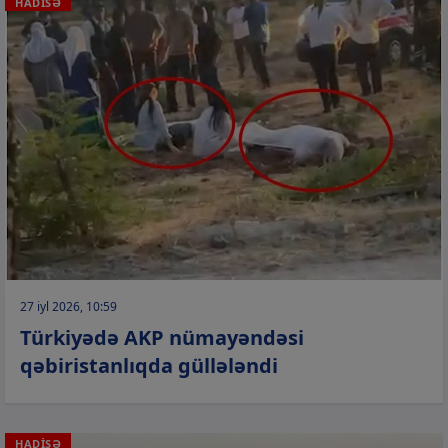
HADİSƏ
27 iyl 2026, 10:59
Türkiyədə AKP nümayəndəsi
qəbiristanlıqda güllələndi
HADİSƏ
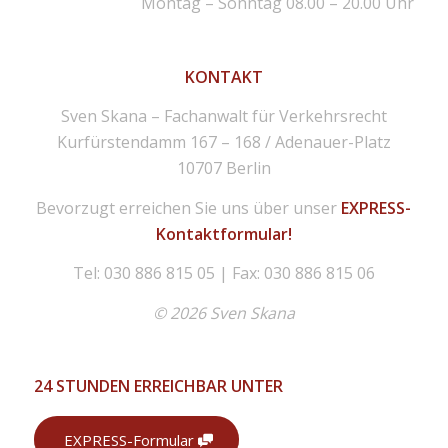
Montag – Sonntag 08.00 – 20.00 Uhr
KONTAKT
Sven Skana – Fachanwalt für Verkehrsrecht
Kurfürstendamm 167 – 168 / Adenauer-Platz
10707 Berlin
Bevorzugt erreichen Sie uns über unser
EXPRESS-
Kontaktformular!
Tel: 030 886 815 05 | Fax: 030 886 815 06
© 2026 Sven Skana
24 STUNDEN ERREICHBAR UNTER
EXPRESS-Formular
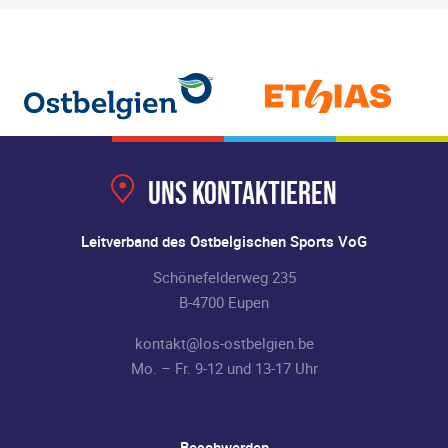
Uns kontaktieren
Leitverband des Ostbelgischen Sports VoG
Schönefelderweg 235
B-4700 Eupen
kontakt@los-ostbelgien.be
Mo. – Fr. 9-12 und 13-17 Uhr
Beschwerden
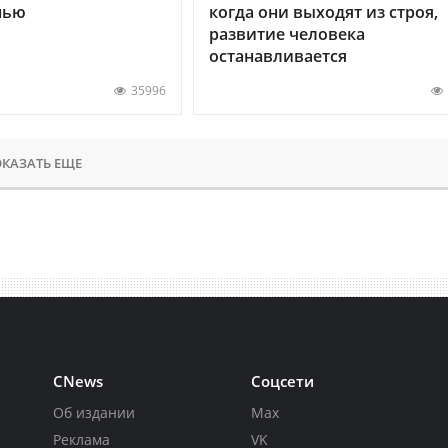
нью
когда они выходят из строя,
развитие человека
останавливается
35996
КАЗАТЬ ЕЩЕ
CNews
Соцсети
Об издании
Max
Реклама
VK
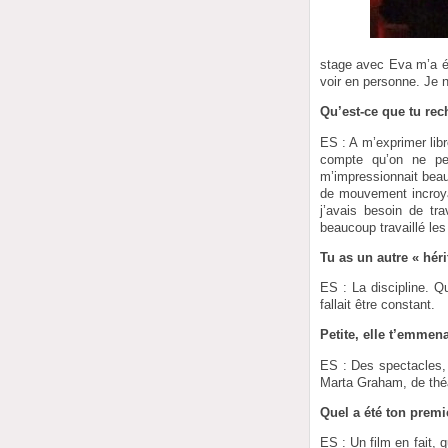
stage avec Eva m’a én
voir en personne. Je n
Qu’est-ce que tu rec
ES : A m’exprimer libr
compte qu’on ne pe
m’impressionnait beau
de mouvement incroyab
j’avais besoin de tr
beaucoup travaillé les
Tu as un autre « héri
ES : La discipline. Qu
fallait être constant.
Petite, elle t’emmena
ES : Des spectacles, 
Marta Graham, de thé
Quel a été ton premi
ES : Un film en fait, 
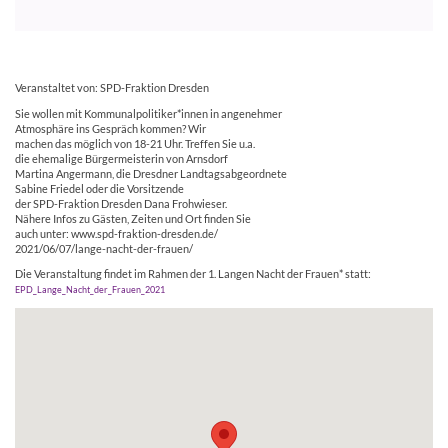
Veranstaltet von: SPD-Fraktion Dresden
Sie wollen mit Kommunalpolitiker*innen in angenehmer
Atmosphäre ins Gespräch kommen? Wir
machen das möglich von 18-21 Uhr. Treffen Sie u.a.
die ehemalige Bürgermeisterin von Arnsdorf
Martina Angermann, die Dresdner Landtagsabgeordnete
Sabine Friedel oder die Vorsitzende
der SPD-Fraktion Dresden Dana Frohwieser.
Nähere Infos zu Gästen, Zeiten und Ort finden Sie
auch unter: www.spd-fraktion-dresden.de/
2021/06/07/lange-nacht-der-frauen/
Die Veranstaltung findet im Rahmen der 1. Langen Nacht der Frauen* statt:
EPD_Lange_Nacht_der_Frauen_2021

▶ [What the exercise asks]:
From the first line of the entries down to the line with "10707 Berlin", print each line exactly; omit any picture.

▶ [Answer for this exercise]:
HADİSƏ
27 iyl 2026, 10:59
Türkiyədə AKP nümayəndəsi
qəbiristanlıqda güllələndi
HADİSƏ
Montag – Sonntag 08.00 – 20.00 Uhr
KONTAKT
Sven Skana – Fachanwalt für Verkehrsrecht
Kurfürstendamm 167 – 168 / Adenauer-Platz
10707 Berlin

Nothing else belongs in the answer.